Opt-in knobs to make the loop cheaper and faster — biggest impact on weak / uncached models (where every fixed token is paid each turn):

query({
  prompt, workspace, llm,
  systemPromptPreset: 'lean',       // ~70% shorter built-in prompt (paid every turn on uncached models)
  keepToolResults: 6,               // context editing: stub tool_results older than the last 6 — caps transcript growth
  parallelToolExecution: true,      // run a turn's read-only tool calls concurrently (~2× on multi-read turns)
  deferredTools: ['stripe_charge', 'supabase_query', /* … */], // keep niche tools out of the payload
})
KnobEffect
systemPromptPreset: 'lean'Swaps the full Claude-Code contract for a compact one. Per-turn savings on uncached endpoints.
keepToolResults: NKeeps the most recent N tool_result messages verbatim; older ones become a stub. Long-run growth cap.
parallelToolExecutionConcurrently executes a turn's calls when all are read-only / parallelSafe server tools (mutating/bash/delegated stay serial; order preserved).
deferredTools / defineTool({ defer })Large tool pools: register all, send a lean core; tool_search arms a tool on demand. Register 35, send ~10.

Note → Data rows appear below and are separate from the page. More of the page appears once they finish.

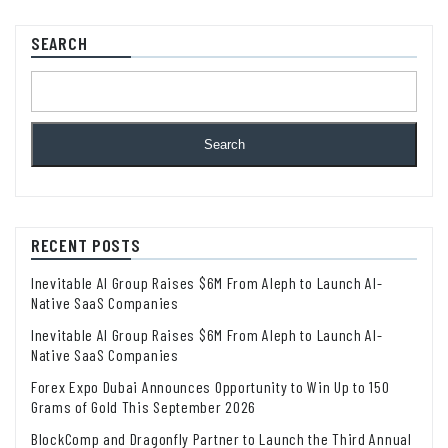
SEARCH
Search
RECENT POSTS
Inevitable AI Group Raises $6M From Aleph to Launch AI-
Native SaaS Companies
Inevitable AI Group Raises $6M From Aleph to Launch AI-
Native SaaS Companies
Forex Expo Dubai Announces Opportunity to Win Up to 150
Grams of Gold This September 2026
BlockComp and Dragonfly Partner to Launch the Third Annual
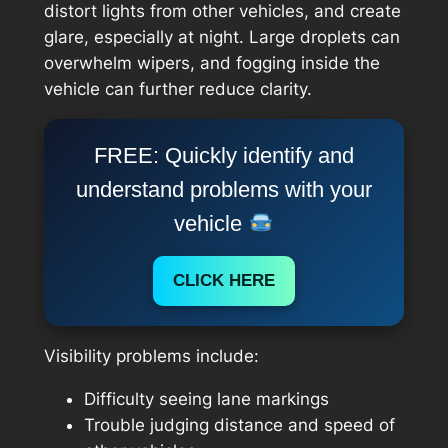
distort lights from other vehicles, and create
glare, especially at night. Large droplets can
overwhelm wipers, and fogging inside the
vehicle can further reduce clarity.
FREE: Quickly identify and
understand problems with your
vehicle
CLICK HERE
Visibility problems include:
Difficulty seeing lane markings
Trouble judging distance and speed of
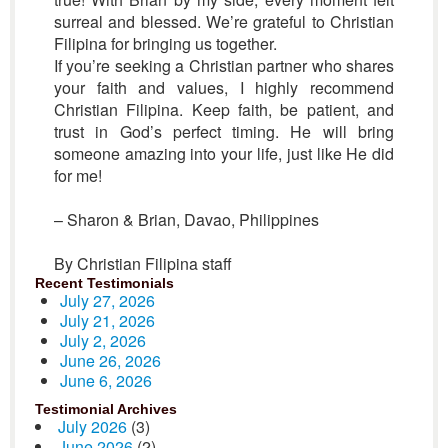
surreal and blessed. We’re grateful to Christian
Filipina for bringing us together.
If you’re seeking a Christian partner who shares
your faith and values, I highly recommend
Christian Filipina. Keep faith, be patient, and
trust in God’s perfect timing. He will bring
someone amazing into your life, just like He did
for me!
– Sharon & Brian, Davao, Philippines
By Christian Filipina staff
Recent Testimonials
July 27, 2026
July 21, 2026
July 2, 2026
June 26, 2026
June 6, 2026
Testimonial Archives
July 2026
(3)
June 2026
(2)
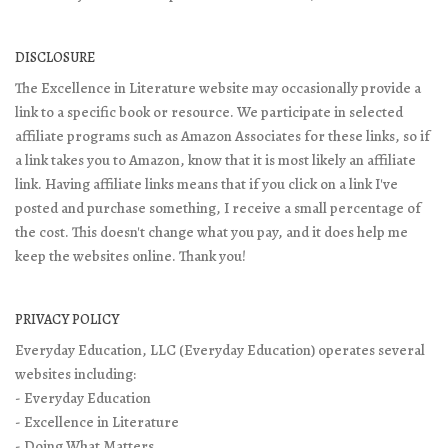
DISCLOSURE
The Excellence in Literature website may occasionally provide a
link to a specific book or resource. We participate in selected
affiliate programs such as Amazon Associates for these links, so if
a link takes you to Amazon, know that it is most likely an affiliate
link. Having affiliate links means that if you click on a link I've
posted and purchase something, I receive a small percentage of
the cost. This doesn't change what you pay, and it does help me
keep the websites online. Thank you!
PRIVACY POLICY
Everyday Education, LLC (Everyday Education) operates several
websites including:
- Everyday Education
- Excellence in Literature
- Doing What Matters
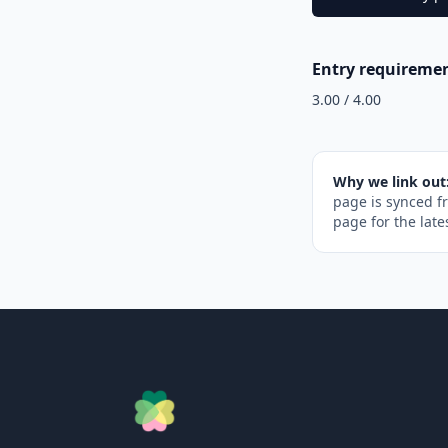
Entry requireme
3.00 / 4.00
Why we link out
page is synced f
page for the late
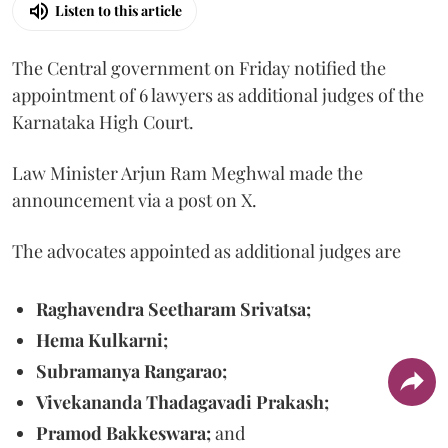
Listen to this article
The Central government on Friday notified the
appointment of 6 lawyers as additional judges of the
Karnataka High Court.
Law Minister Arjun Ram Meghwal made the
announcement via a post on X.
The advocates appointed as additional judges are
Raghavendra Seetharam Srivatsa;
Hema Kulkarni;
Subramanya Rangarao;
Vivekananda Thadagavadi Prakash;
Pramod Bakkeswara;
and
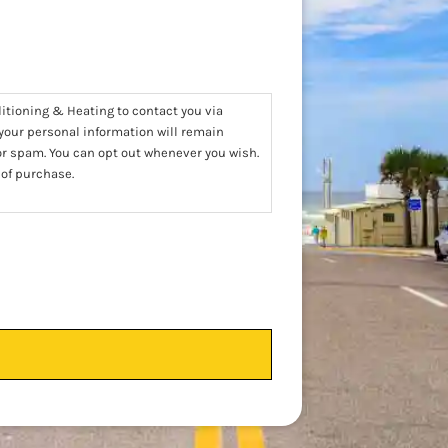
ditioning & Heating to contact you via
 your personal information will remain
 or spam. You can opt out whenever you wish.
 of purchase.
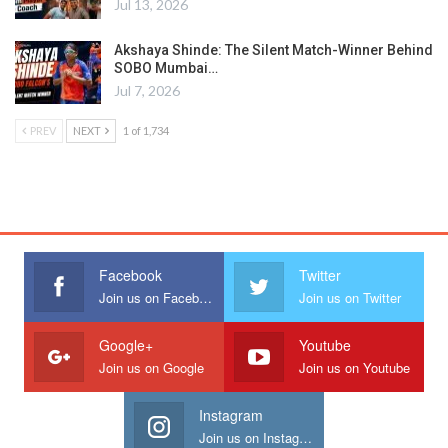
Jul 13, 2026
Akshaya Shinde: The Silent Match-Winner Behind
SOBO Mumbai…
Jul 7, 2026
PREV
NEXT
1 of 1,734
Facebook
Twitter
Join us on Facebook
Join us on Twitter
Google+
Youtube
Join us on Google
Join us on Youtube
Instagram
Join us on Instagram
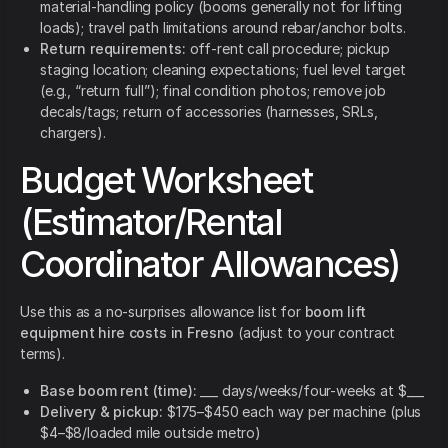
material-handling policy (booms generally not for lifting
loads); travel path limitations around rebar/anchor bolts.
Return requirements:
off-rent call procedure; pickup
staging location; cleaning expectations; fuel level target
(e.g., “return full”); final condition photos; remove job
decals/tags; return of accessories (harnesses, SRLs,
chargers).
Budget Worksheet
(Estimator/Rental
Coordinator Allowances)
Use this as a no-surprises allowance list for
boom lift
equipment hire costs in Fresno
(adjust to your contract
terms).
Base boom rent (time):
___ days/weeks/four-weeks at $___
Delivery & pickup:
$175–$450 each way per machine (plus
$4–$8/loaded mile outside metro)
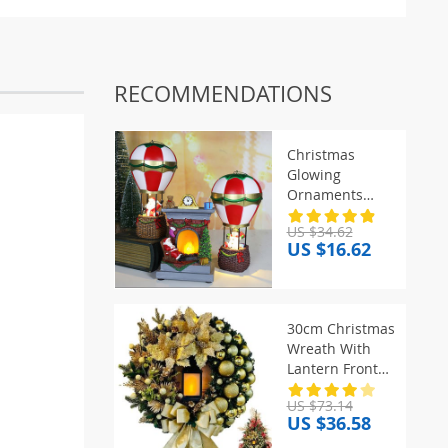
RECOMMENDATIONS
Christmas
Glowing
Ornaments
Santa Claus
US $34.62
Snowman
US $16.62
Fireplace Resin
LED Night Light
Christmas
Decoration
30cm Christmas
Holiday Kids
Wreath With
Toys Gift
Lantern Front
Door Garland
US $73.14
With Large Bow
US $36.58
Seasonal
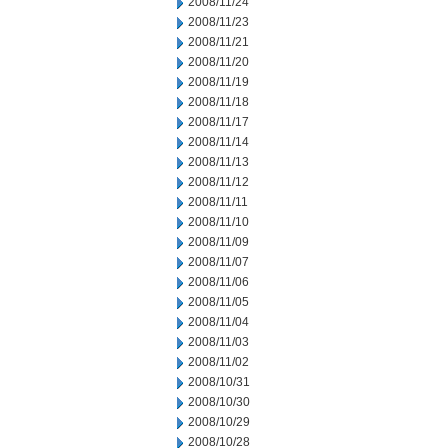
2008/11/24
2008/11/23
2008/11/21
2008/11/20
2008/11/19
2008/11/18
2008/11/17
2008/11/14
2008/11/13
2008/11/12
2008/11/11
2008/11/10
2008/11/09
2008/11/07
2008/11/06
2008/11/05
2008/11/04
2008/11/03
2008/11/02
2008/10/31
2008/10/30
2008/10/29
2008/10/28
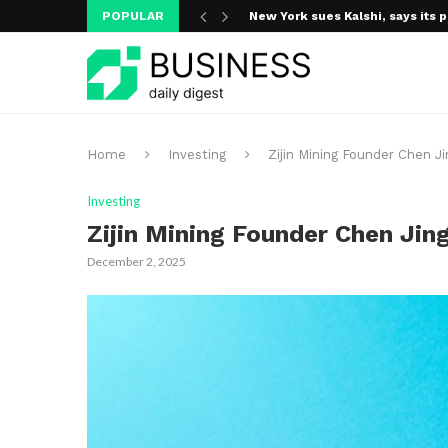
POPULAR
New York sues Kalshi, says its p
Home
Investing
Zijin Mining Founder Chen Ji
Investing
Zijin Mining Founder Chen Jing
December 2, 2025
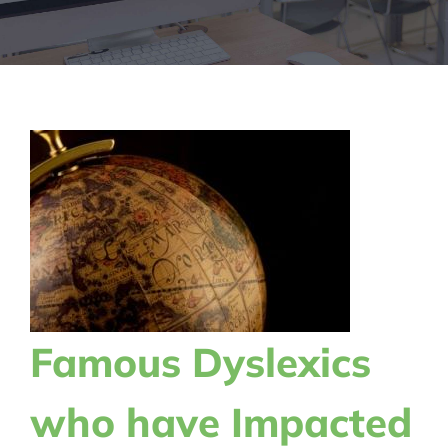
Famous Dyslexics
who have Impacted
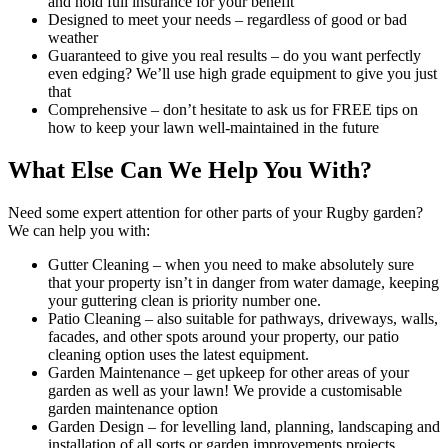
and hold full insurance for your benefit
Designed to meet your needs
– regardless of good or bad
weather
Guaranteed to give you real results
– do you want perfectly
even edging? We’ll use high grade equipment to give you just
that
Comprehensive
– don’t hesitate to ask us for FREE tips on
how to keep your lawn well-maintained in the future
What Else Can We Help You With?
Need some expert attention for other parts of your Rugby garden?
We can help you with:
Gutter Cleaning
– when you need to make absolutely sure
that your property isn’t in danger from water damage, keeping
your guttering clean is priority number one.
Patio Cleaning
– also suitable for pathways, driveways, walls,
facades, and other spots around your property, our patio
cleaning option uses the latest equipment.
Garden Maintenance
– get upkeep for other areas of your
garden as well as your lawn! We provide a customisable
garden maintenance option
Garden Design
– for levelling land, planning, landscaping and
installation of all sorts or garden improvements projects,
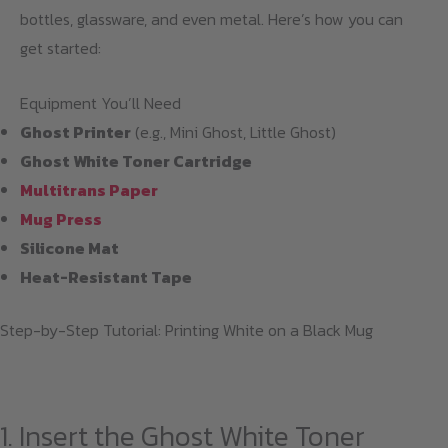
bottles, glassware, and even metal. Here’s how you can
get started:
Equipment You’ll Need
Ghost Printer
(e.g., Mini Ghost, Little Ghost)
Ghost White Toner Cartridge
Multitrans Paper
Mug Press
Silicone Mat
Heat-Resistant Tape
Step-by-Step Tutorial: Printing White on a Black Mug
1. Insert the Ghost White Toner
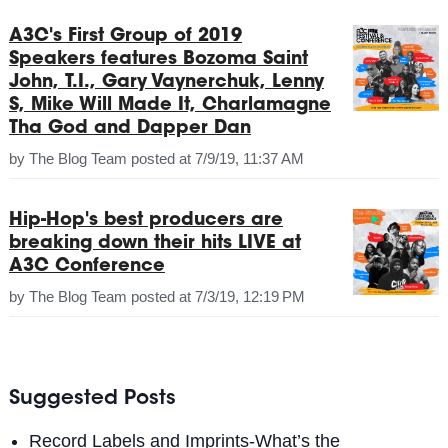
A3C's First Group of 2019
Speakers features Bozoma Saint
John, T.I., Gary Vaynerchuk, Lenny
S, Mike Will Made It, Charlamagne
Tha God and Dapper Dan
by
The Blog Team
posted at
7/9/19, 11:37 AM
Hip-Hop's best producers are
breaking down their hits LIVE at
A3C Conference
by
The Blog Team
posted at
7/3/19, 12:19 PM
Suggested Posts
Record Labels and Imprints-What’s the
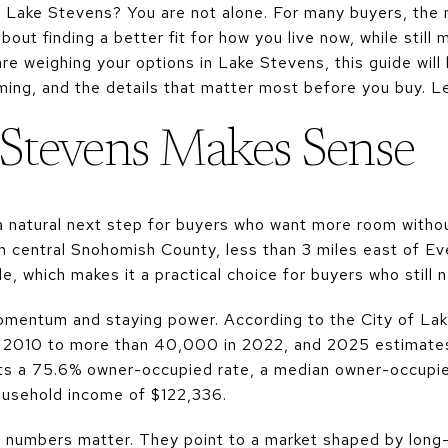
n Lake Stevens? You are not alone. For many buyers, the 
bout finding a better fit for how you live now, while still
are weighing your options in Lake Stevens, this guide wil
ming, and the details that matter most before you buy. Let
Stevens Makes Sense
natural next step for buyers who want more room withou
in central Snohomish County, less than 3 miles east of E
, which makes it a practical choice for buyers who still 
 momentum and staying power. According to the City of La
 2010 to more than 40,000 in 2022, and 2025 estimates 
rts a 75.6% owner-occupied rate, a median owner-occupi
usehold income of $122,336.
e numbers matter. They point to a market shaped by lon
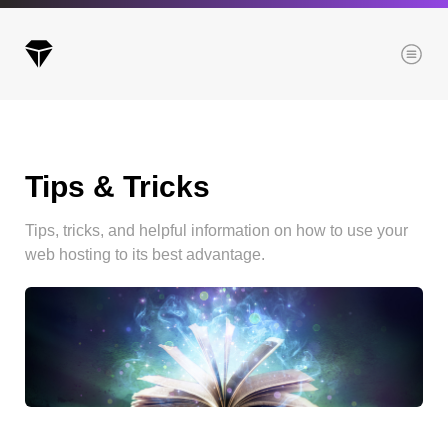
Menu
Tips & Tricks
Archives
All posts
Tips, tricks, and helpful information on how to use your
Posts this month
web hosting to its best advantage.
Posts this year
Posts last year
Browse our categories
Administration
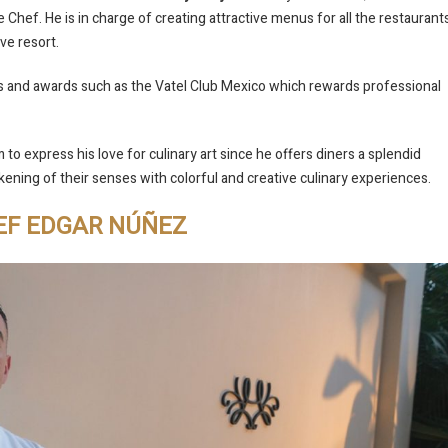
e Chef. He is in charge of creating attractive menus for all the restaurant
ive resort.
s and awards such as the Vatel Club Mexico which rewards professional
 to express his love for culinary art since he offers diners a splendid
kening of their senses with colorful and creative culinary experiences.
EF EDGAR NÚÑEZ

Mark a custom read tool concurrency-safe with defineTool({ parallelSafe: true }). All four are correctness-preserving — they trim cost/latency, not behavior.

Telemetry 0.7.0

The SDK can emit anonymous, aggregate usage telemetry — one run event per query() carrying only sdk_version, runtime, a random non-identifying install id, a coarse model_family bucket, and feature booleans. It never sends repo URLs, project names, paths, source, prompts, tool args, LLM responses, API keys, or endpoints — track() whitelists keys and value types and drops everything else.

It's off with one switch. The default collector is an aggregate-only Puter Worker (https://anyclaude-telemetry.puter.work); repoint or disable it:

ANYCLAUDE_TELEMETRY=0      # or DO_NOT_TRACK=1; auto-off under CI
ANYCLAUDE_TELEMETRY_URL=https://your-collector/   # send to your own collector instead
query({ /* … */, disableTelemetry: true })                 // off for this run
query({ /* … */, telemetry: { url: 'https://your-collector/' } })  // or point it explicitly
// browser opt-out: localStorage.setItem('anyclaude_telemetry','0')

Full disclosure of every field in TELEMETRY.md; a reference aggregate-only collector (Cloudflare/Vercel/Deno/Puter) is in examples/telemetry-collector. Opt-out, anonymous, DO_NOT_TRACK-aware — the same model Next.js / Astro use.